A TikToker was left shocked by a reading error that resulted in him receiving a $20,000 bill and a $4,000 fine from the IRS, accusing him of underreporting his income.
In a video from last week, TikTok user Maxx Fenning (@maxxfenning) shares, in a poetically dramatic monologue, the story of the IRS mixup. He explains that he received a letter from the IRS, informing him that he owed over $20,000 in taxes, and was also issued a $4,000 fine for underreporting his 2021 income.
“First of all,” Fenning says, “I’m a completely different person from the man I was in 2021 and last I checked, you can’t collect taxes from the deceased.

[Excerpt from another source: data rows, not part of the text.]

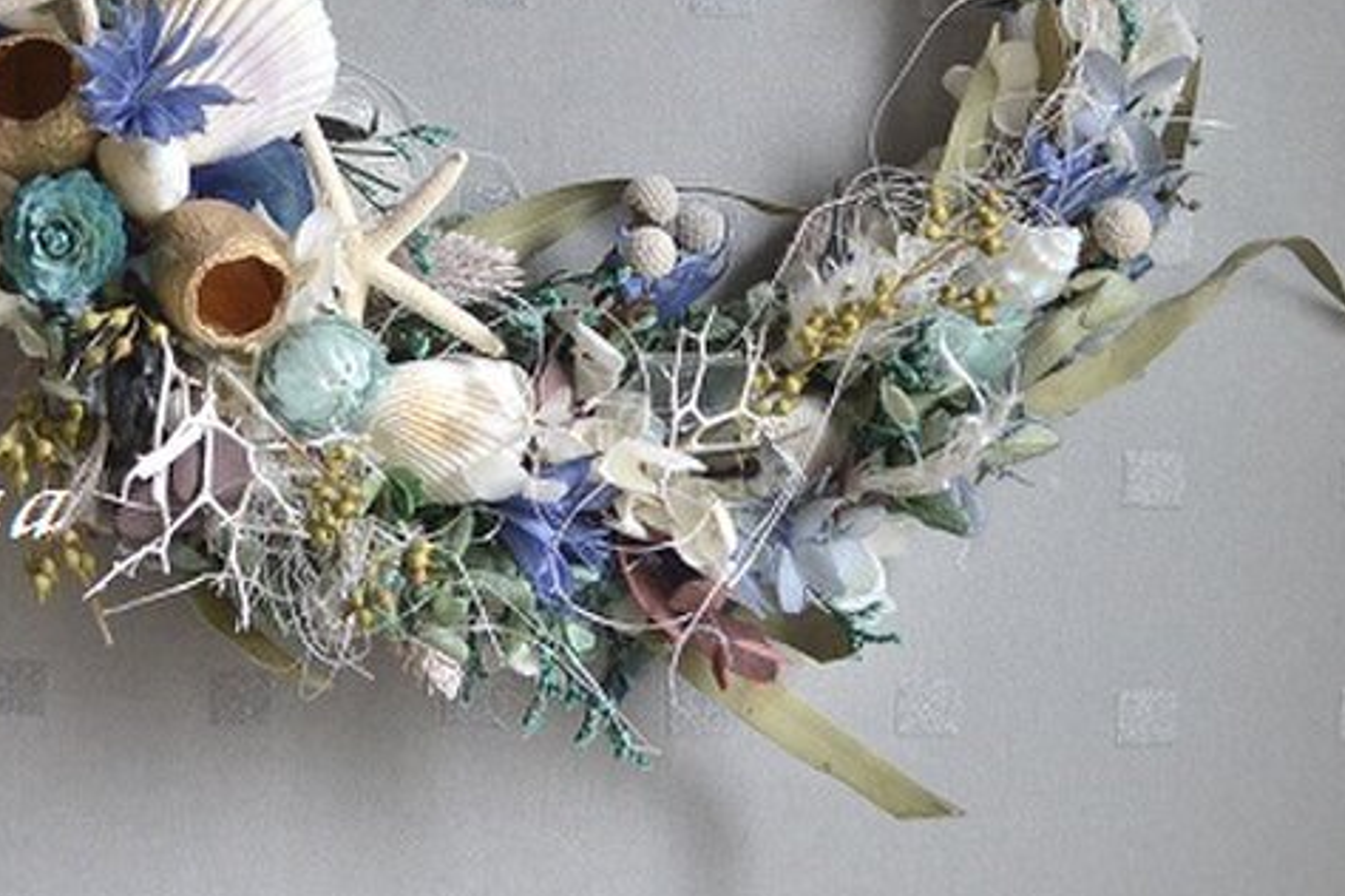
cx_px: 559
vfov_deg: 15.8
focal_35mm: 85
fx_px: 3175
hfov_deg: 23.9
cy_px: 9
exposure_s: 1/15
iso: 720
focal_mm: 28
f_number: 4.5
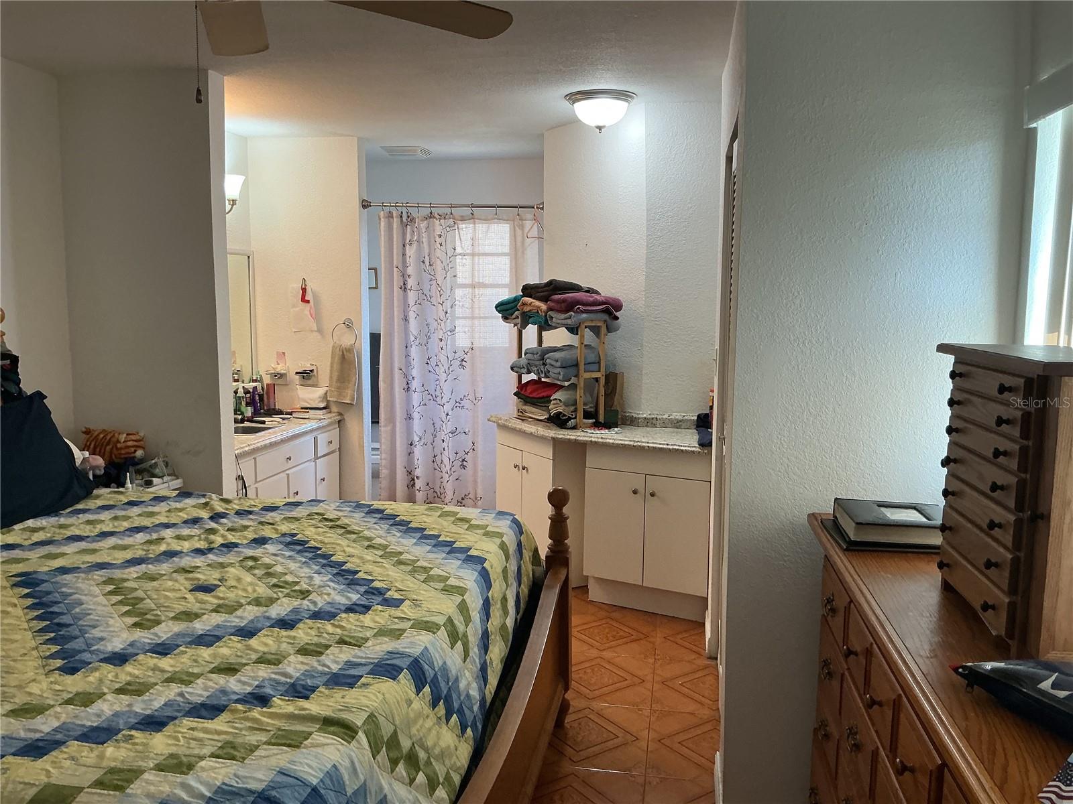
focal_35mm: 29
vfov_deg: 48.2
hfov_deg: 61.7
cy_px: 402
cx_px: 536
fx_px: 899
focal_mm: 3
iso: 64
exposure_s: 1/60
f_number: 1.8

But secondly, I didn’t even make that much money in 2021.”
A CALL TO ACTION♬ original sound – Maxx Fenning
Fenning explains that upon reading the IRS’s letter, which he describes as an “eight-page manifesto of lies,” he realized the error– having reported $800.00 in income, this was mistakenly interpreted as $80,000.

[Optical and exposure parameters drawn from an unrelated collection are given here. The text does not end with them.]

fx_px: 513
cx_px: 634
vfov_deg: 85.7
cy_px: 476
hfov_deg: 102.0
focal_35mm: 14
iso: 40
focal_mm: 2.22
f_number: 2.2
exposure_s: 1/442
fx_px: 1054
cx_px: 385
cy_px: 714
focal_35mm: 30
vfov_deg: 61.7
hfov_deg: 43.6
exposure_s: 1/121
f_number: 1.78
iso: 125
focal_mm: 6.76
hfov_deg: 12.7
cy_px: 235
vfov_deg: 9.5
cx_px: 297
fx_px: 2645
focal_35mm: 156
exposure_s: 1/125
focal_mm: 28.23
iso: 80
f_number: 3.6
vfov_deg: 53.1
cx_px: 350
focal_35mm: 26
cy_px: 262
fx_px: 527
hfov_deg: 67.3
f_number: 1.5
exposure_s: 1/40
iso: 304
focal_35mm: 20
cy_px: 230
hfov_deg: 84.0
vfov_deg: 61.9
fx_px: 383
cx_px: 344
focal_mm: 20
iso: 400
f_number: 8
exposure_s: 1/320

Upon attempting to notify the IRS of the error, Fenning says that he was told that he could submit a petition to dispute the charges, in addition to a $60 filing fee.
“Queen, quit the accounting career and become a comedian,” Fenning says, addressing the absurdity of the situation.
The IRS representative that Fenning spoke to then informed him that he could fax a form to them instead. Begrudgingly, Fenning decided to give it a shot, and went to FedEx to attempt to fax in the proper forms.
However, he soon encountered another roadblock– the IRS’s fax line was busy, and could not receive his documents.
“You mean to tell me that the single number provided to all 300 million Americans cannot accept more than one document at a time?” Fenning asks incredulously.
Finally, after 10 minutes of waiting, Fenning was able to send in proof of his income to the IRS to dispute the charges.
In an interview with the Daily Dot, Fenning expressed his frustration with the matter, saying “What could have been a simple process was so convoluted.”
He shared that being able to address the clerical error felt like a marker of privilege, as he had the time and resources to expend on disputing the claim, while many others do not and may find themselves in troubling situations.
“Everyone, please write your congressmen/women/people,” he says in his video, “to include Gmail, or even Outlook, in the federal budget.”
In the caption, Fenning wrote “A CALL TO ACTION.” By Monday, his video had 5.9 million views.
Many commenters praised Fennig for his dramatic, over-the-top storytelling and witty one-liners.
“Somebody get this man an Oscar. Thank you,” one user wrote.
Others shared their own stories, commiserating over the difficulty of dealing with IRS errors.
“I sat on hold for 2 hours and 45 minutes,” another shared, “just for the irs to tell me “ohhhh u did file ur taxes lol we just didn’t see it yet! ur good!” (in JUNE)”
“I’m a bookkeeper, my nonprofit client got fined $600 for being late filing a 990EZ when it was the IRS fault…” another wrote.
Errors from the IRS, such as overcharging, double-charging, or inaccurately calculating tax returns are not uncommon. The IRS offers several different options for disputing inaccurate charges or other issues, but many report that attempting to dispute IRS charges or investigations can be a long, grueling process with a mountain of paperwork involved.
For particularly challenging cases, it may be necessary to consult a tax attorney. Many commenters on Fenning’s video suggested that he do this, as the charges levied against him by the IRS were so high and due to no error on his part.
In response to a comment, Fenning shared that he has to wait 45 days before hearing back about his case.
In a particularly concerning trend in the comments, many told Fenning that he shouldn’t worry about the discrepancy, insisting that taxes are fundamentally illegal. Fenning addressed one of such comments in a follow up video, clarifying that taxes are indeed enshrined in the U.S. constitution.
Fenning found that he was able to connect with a wide variety of people, including those whose other political beliefs he likely would not agree with, as many set their differences aside to connect over the shared frustration of dealing with the IRS.
“I think I bridged a bipartisan divide,” he told the Daily Dot.
The Daily Dot reached out to Fenning via email. This article was updated Nov. 1, following an interview with Fenning.